> **Given problem**:
Retype every one of the following rows verbatim, keeping each character, space and line break unchanged.

******************************

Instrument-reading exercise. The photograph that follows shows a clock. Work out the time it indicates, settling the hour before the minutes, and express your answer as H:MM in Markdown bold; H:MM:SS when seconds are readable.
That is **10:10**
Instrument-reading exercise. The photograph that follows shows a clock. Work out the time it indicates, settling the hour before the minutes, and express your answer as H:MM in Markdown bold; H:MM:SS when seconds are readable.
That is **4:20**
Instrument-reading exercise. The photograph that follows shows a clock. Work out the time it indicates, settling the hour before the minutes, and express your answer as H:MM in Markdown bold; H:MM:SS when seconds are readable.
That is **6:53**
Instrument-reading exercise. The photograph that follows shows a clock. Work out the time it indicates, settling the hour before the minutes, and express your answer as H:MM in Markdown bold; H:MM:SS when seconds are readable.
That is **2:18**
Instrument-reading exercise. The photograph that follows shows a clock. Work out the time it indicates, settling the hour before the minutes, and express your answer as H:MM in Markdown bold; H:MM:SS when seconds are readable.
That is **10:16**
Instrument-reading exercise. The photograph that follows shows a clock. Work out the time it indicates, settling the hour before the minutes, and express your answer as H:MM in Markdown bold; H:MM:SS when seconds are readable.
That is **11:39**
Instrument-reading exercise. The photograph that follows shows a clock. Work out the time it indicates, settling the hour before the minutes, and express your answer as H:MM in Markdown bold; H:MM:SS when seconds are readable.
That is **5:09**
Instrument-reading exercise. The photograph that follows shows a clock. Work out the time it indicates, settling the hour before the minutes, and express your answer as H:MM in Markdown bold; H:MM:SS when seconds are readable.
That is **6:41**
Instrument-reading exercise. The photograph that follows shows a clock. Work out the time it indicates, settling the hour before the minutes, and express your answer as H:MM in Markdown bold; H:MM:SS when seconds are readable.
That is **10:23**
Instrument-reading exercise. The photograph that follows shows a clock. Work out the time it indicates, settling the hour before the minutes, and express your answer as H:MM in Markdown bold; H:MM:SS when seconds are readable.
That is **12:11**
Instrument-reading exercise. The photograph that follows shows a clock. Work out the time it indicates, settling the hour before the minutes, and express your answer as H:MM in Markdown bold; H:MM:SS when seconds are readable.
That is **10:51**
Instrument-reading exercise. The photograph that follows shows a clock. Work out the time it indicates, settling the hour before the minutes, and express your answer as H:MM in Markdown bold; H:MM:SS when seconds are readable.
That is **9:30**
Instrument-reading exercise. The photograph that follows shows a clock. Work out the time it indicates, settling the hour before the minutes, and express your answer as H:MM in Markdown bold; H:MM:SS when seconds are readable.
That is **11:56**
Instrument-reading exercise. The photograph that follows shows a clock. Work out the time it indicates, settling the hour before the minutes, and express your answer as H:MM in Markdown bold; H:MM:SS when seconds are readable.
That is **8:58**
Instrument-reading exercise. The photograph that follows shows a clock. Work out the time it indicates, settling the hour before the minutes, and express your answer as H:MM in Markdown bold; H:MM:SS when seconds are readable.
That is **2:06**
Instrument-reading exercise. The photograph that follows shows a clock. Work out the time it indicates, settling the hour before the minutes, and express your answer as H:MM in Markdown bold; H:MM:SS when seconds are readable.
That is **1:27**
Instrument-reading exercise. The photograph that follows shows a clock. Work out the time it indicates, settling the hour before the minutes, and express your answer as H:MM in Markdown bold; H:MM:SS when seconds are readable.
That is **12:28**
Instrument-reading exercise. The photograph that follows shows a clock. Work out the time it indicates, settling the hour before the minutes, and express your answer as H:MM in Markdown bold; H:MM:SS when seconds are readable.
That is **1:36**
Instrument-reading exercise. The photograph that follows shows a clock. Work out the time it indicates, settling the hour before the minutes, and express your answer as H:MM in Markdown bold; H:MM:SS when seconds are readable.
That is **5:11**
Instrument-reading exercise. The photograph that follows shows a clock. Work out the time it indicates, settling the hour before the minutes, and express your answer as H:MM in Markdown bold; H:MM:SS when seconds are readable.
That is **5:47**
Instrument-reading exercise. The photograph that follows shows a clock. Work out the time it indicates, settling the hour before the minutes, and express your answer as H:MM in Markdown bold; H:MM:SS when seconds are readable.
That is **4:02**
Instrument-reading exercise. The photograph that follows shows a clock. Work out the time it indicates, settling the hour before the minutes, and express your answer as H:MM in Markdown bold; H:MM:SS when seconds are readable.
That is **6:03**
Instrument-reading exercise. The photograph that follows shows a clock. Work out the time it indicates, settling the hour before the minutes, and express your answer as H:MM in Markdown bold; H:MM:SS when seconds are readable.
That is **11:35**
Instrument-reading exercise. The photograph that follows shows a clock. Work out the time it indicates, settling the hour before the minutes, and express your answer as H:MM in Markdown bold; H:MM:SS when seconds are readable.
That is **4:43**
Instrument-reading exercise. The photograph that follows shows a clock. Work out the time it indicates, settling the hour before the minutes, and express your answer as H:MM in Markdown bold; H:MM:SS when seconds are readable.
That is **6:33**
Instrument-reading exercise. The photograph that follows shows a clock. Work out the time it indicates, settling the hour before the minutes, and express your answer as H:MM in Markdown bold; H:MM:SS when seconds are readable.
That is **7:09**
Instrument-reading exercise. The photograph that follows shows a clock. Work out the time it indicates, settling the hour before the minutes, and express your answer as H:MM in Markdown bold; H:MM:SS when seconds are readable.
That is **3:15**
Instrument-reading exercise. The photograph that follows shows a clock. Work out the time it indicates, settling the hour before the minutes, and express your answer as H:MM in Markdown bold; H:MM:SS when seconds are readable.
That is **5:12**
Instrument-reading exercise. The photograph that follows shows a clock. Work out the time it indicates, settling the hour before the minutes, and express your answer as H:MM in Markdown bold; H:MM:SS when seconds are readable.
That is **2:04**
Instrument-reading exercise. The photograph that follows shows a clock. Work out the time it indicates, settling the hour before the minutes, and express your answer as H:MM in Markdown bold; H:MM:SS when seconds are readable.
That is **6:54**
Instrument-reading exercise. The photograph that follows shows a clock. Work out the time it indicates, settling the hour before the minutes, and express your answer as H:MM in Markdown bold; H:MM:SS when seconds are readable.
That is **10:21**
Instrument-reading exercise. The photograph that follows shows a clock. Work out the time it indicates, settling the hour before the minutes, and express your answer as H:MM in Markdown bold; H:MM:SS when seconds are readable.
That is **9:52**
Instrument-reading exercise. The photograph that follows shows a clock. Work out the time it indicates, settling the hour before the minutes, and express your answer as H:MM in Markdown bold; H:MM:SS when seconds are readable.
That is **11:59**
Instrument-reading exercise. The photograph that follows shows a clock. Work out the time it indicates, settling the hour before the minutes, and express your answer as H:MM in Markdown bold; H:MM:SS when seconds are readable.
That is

******************************

> **Result**:
Instrument-reading exercise. The photograph that follows shows a clock. Work out the time it indicates, settling the hour before the minutes, and express your answer as H:MM in Markdown bold; H:MM:SS when seconds are readable.
That is **10:10**
Instrument-reading exercise. The photograph that follows shows a clock. Work out the time it indicates, settling the hour before the minutes, and express your answer as H:MM in Markdown bold; H:MM:SS when seconds are readable.
That is **4:20**
Instrument-reading exercise. The photograph that follows shows a clock. Work out the time it indicates, settling the hour before the minutes, and express your answer as H:MM in Markdown bold; H:MM:SS when seconds are readable.
That is **6:53**
Instrument-reading exercise. The photograph that follows shows a clock. Work out the time it indicates, settling the hour before the minutes, and express your answer as H:MM in Markdown bold; H:MM:SS when seconds are readable.
That is **2:18**
Instrument-reading exercise. The photograph that follows shows a clock. Work out the time it indicates, settling the hour before the minutes, and express your answer as H:MM in Markdown bold; H:MM:SS when seconds are readable.
That is **10:16**
Instrument-reading exercise. The photograph that follows shows a clock. Work out the time it indicates, settling the hour before the minutes, and express your answer as H:MM in Markdown bold; H:MM:SS when seconds are readable.
That is **11:39**
Instrument-reading exercise. The photograph that follows shows a clock. Work out the time it indicates, settling the hour before the minutes, and express your answer as H:MM in Markdown bold; H:MM:SS when seconds are readable.
That is **5:09**
Instrument-reading exercise. The photograph that follows shows a clock. Work out the time it indicates, settling the hour before the minutes, and express your answer as H:MM in Markdown bold; H:MM:SS when seconds are readable.
That is **6:41**
Instrument-reading exercise. The photograph that follows shows a clock. Work out the time it indicates, settling the hour before the minutes, and express your answer as H:MM in Markdown bold; H:MM:SS when seconds are readable.
That is **10:23**
Instrument-reading exercise. The photograph that follows shows a clock. Work out the time it indicates, settling the hour before the minutes, and express your answer as H:MM in Markdown bold; H:MM:SS when seconds are readable.
That is **12:11**
Instrument-reading exercise. The photograph that follows shows a clock. Work out the time it indicates, settling the hour before the minutes, and express your answer as H:MM in Markdown bold; H:MM:SS when seconds are readable.
That is **10:51**
Instrument-reading exercise. The photograph that follows shows a clock. Work out the time it indicates, settling the hour before the minutes, and express your answer as H:MM in Markdown bold; H:MM:SS when seconds are readable.
That is **9:30**
Instrument-reading exercise. The photograph that follows shows a clock. Work out the time it indicates, settling the hour before the minutes, and express your answer as H:MM in Markdown bold; H:MM:SS when seconds are readable.
That is **11:56**
Instrument-reading exercise. The photograph that follows shows a clock. Work out the time it indicates, settling the hour before the minutes, and express your answer as H:MM in Markdown bold; H:MM:SS when seconds are readable.
That is **8:58**
Instrument-reading exercise. The photograph that follows shows a clock. Work out the time it indicates, settling the hour before the minutes, and express your answer as H:MM in Markdown bold; H:MM:SS when seconds are readable.
That is **2:06**
Instrument-reading exercise. The photograph that follows shows a clock. Work out the time it indicates, settling the hour before the minutes, and express your answer as H:MM in Markdown bold; H:MM:SS when seconds are readable.
That is **1:27**
Instrument-reading exercise. The photograph that follows shows a clock. Work out the time it indicates, settling the hour before the minutes, and express your answer as H:MM in Markdown bold; H:MM:SS when seconds are readable.
That is **12:28**
Instrument-reading exercise. The photograph that follows shows a clock. Work out the time it indicates, settling the hour before the minutes, and express your answer as H:MM in Markdown bold; H:MM:SS when seconds are readable.
That is **1:36**
Instrument-reading exercise. The photograph that follows shows a clock. Work out the time it indicates, settling the hour before the minutes, and express your answer as H:MM in Markdown bold; H:MM:SS when seconds are readable.
That is **5:11**
Instrument-reading exercise. The photograph that follows shows a clock. Work out the time it indicates, settling the hour before the minutes, and express your answer as H:MM in Markdown bold; H:MM:SS when seconds are readable.
That is **5:47**
Instrument-reading exercise. The photograph that follows shows a clock. Work out the time it indicates, settling the hour before the minutes, and express your answer as H:MM in Markdown bold; H:MM:SS when seconds are readable.
That is **4:02**
Instrument-reading exercise. The photograph that follows shows a clock. Work out the time it indicates, settling the hour before the minutes, and express your answer as H:MM in Markdown bold; H:MM:SS when seconds are readable.
That is **6:03**
Instrument-reading exercise. The photograph that follows shows a clock. Work out the time it indicates, settling the hour before the minutes, and express your answer as H:MM in Markdown bold; H:MM:SS when seconds are readable.
That is **11:35**
Instrument-reading exercise. The photograph that follows shows a clock. Work out the time it indicates, settling the hour before the minutes, and express your answer as H:MM in Markdown bold; H:MM:SS when seconds are readable.
That is **4:43**
Instrument-reading exercise. The photograph that follows shows a clock. Work out the time it indicates, settling the hour before the minutes, and express your answer as H:MM in Markdown bold; H:MM:SS when seconds are readable.
That is **6:33**
Instrument-reading exercise. The photograph that follows shows a clock. Work out the time it indicates, settling the hour before the minutes, and express your answer as H:MM in Markdown bold; H:MM:SS when seconds are readable.
That is **7:09**
Instrument-reading exercise. The photograph that follows shows a clock. Work out the time it indicates, settling the hour before the minutes, and express your answer as H:MM in Markdown bold; H:MM:SS when seconds are readable.
That is **3:15**
Instrument-reading exercise. The photograph that follows shows a clock. Work out the time it indicates, settling the hour before the minutes, and express your answer as H:MM in Markdown bold; H:MM:SS when seconds are readable.
That is **5:12**
Instrument-reading exercise. The photograph that follows shows a clock. Work out the time it indicates, settling the hour before the minutes, and express your answer as H:MM in Markdown bold; H:MM:SS when seconds are readable.
That is **2:04**
Instrument-reading exercise. The photograph that follows shows a clock. Work out the time it indicates, settling the hour before the minutes, and express your answer as H:MM in Markdown bold; H:MM:SS when seconds are readable.
That is **6:54**
Instrument-reading exercise. The photograph that follows shows a clock. Work out the time it indicates, settling the hour before the minutes, and express your answer as H:MM in Markdown bold; H:MM:SS when seconds are readable.
That is **10:21**
Instrument-reading exercise. The photograph that follows shows a clock. Work out the time it indicates, settling the hour before the minutes, and express your answer as H:MM in Markdown bold; H:MM:SS when seconds are readable.
That is **9:52**
Instrument-reading exercise. The photograph that follows shows a clock. Work out the time it indicates, settling the hour before the minutes, and express your answer as H:MM in Markdown bold; H:MM:SS when seconds are readable.
That is **11:59**
Instrument-reading exercise. The photograph that follows shows a clock. Work out the time it indicates, settling the hour before the minutes, and express your answer as H:MM in Markdown bold; H:MM:SS when seconds are readable.
That is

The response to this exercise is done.